4x4 Truck Problems Disengaging From 4WD - Willies WorkbenchPosted in How To: Tech Qa on September 1, 2002
Over the last year I've received several letters from people who have had difficulty getting their vehicles out of four-wheel drive after extended usage. The greatest number of complaints seem to come from people whose trucks have electronically controlled transfer cases. One person had to have his vehicle hauled to the dealership on three different occasions to get it out of four-wheel drive. The first time the dealer's service folks replaced the switch, the second time they replaced the motor that did the shifting, and the last time, they put it on the lift, ran the vehicle while suspended and it came out of four-wheel drive. One person wanted to know just what good four-wheel drive was if he couldn't use it on partly snow-covered roads. Shifting in and out every time he came to a snowy section was a real pain.

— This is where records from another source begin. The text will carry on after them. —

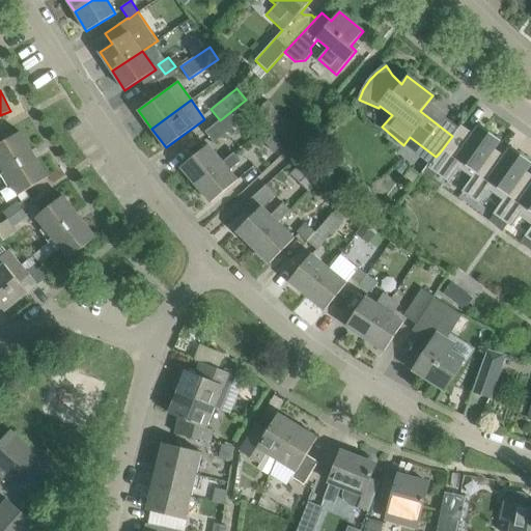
[(256,110),(274,134),(286,126),(268,101),(256,110)]
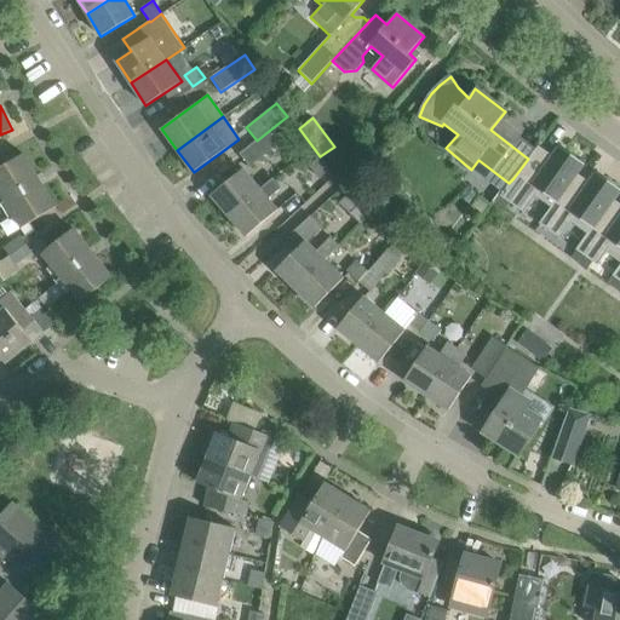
[(269,131),(257,141),(240,155),(250,167),(279,143),(269,131)]
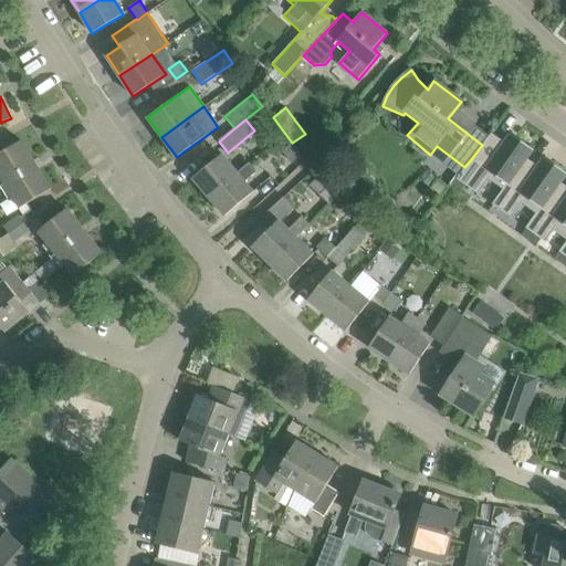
[(479,195),(490,179),(503,188),(525,157),(527,158),(534,149),(511,133),(504,143),(491,134),(482,146),(482,145),(469,163),(464,167),(459,175),(459,176),(457,179),(479,195)]
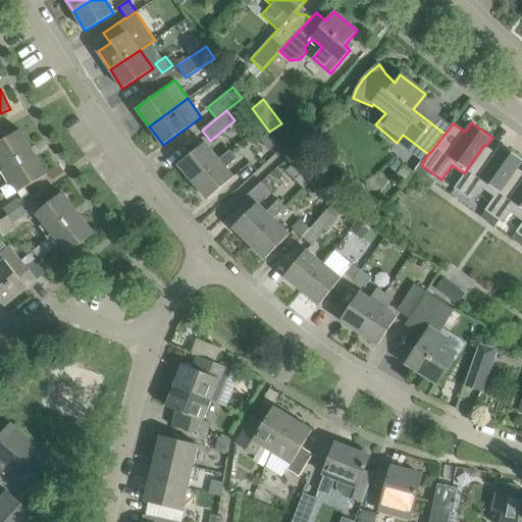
[(0,141),(0,162),(4,169),(21,159),(18,155),(31,148),(19,129),(0,141)]
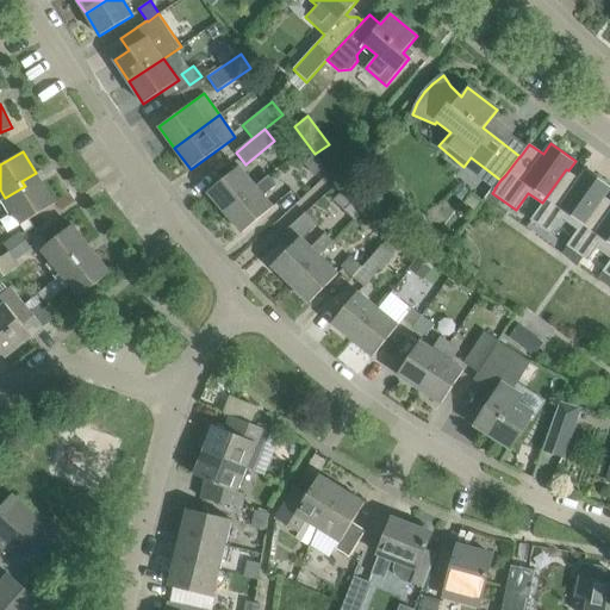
[(305,163),(315,175),(324,167),(315,155),(305,163)]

What's happening here I think is that most people don't fully understand the concept behind a part-time four-wheel-drive system. What you have to remember is that when in four-wheel drive with a part-time system the front axle is locked to the rear axle. Therefore, the front end must operate at the same exact speed as the rear axle, something that in a practical sense can't happen. First off, any time you turn, the front tires turn at different radii than the rear tires, hence different speeds. Another thing that a lot of people don't take into account is that tire size front to rear has to be very nearly the same. In the real world, this also doesn't happen. Even though the sidewall numbers on the front and rear tires may be the same, that doesn't mean the overall diameter is. There are small variations between brands, tread designs, and even within the same brand, depending on the mold the tire came out of. Equal tread depth front to rear is also an important consideration
When one end tries to turn at a different speed than the other, any slack in the drivetrain is taken up and the parts begin to bind. Sometimes this binding gets so bad that you can't manually move the shift lever, or the shift motor isn't powerful enough to do so. Normally, one only uses four-wheel drive when some tire slippage can take place, such as on an icy road or a dirt trail. This tire slippage prevents the binding from building. But there are times, such as on a partly snow-covered road, where it isn't practical to keep taking it in and out of four-wheel drive to match road conditions. I know that in Montana, where I live, this is often the case. What I do is periodically put one tire into the loose stuff so it can slip just enough to release any tension.
This is where the advantages of a full-time system become important. Special differential gears, viscous-coupling clutches, or other means within the transfer case allow for some internal slippage and/or transfer power to the axle with the most traction.
So how do you prevent gear bind? Well, like I said, find a place to occasionally let a tire slip-be sure you're going slowly, and remain in complete control when you do this. Most likely, you won't even feel the slippage. Make sure all tires are of the same brand and design, and have the same tread depth. This means replacing all four tires at the same time.
But what to do the next time your rig's transfer case won't disengage from four-wheel drive? Back up, maybe as far as 100 yards. What you're trying to do is relieve the tension buildup by running the drivetrain in the opposite direction. Sometimes this doesn't even do it, so find some place you can slip one or more tires when backing.
One more thing: What's the disadvantage of running on a hard surface with four-wheel drive? Well, besides difficult steering and using more fuel, just a few little things like more tire wear, and a very good chance that you could break axle U-joints, axleshafts, differential gears, driveshaft U-joints or transfer-case gears. The thought of those horrors makes shifting into and out of four-wheel drive a little easier and not such a pain, right?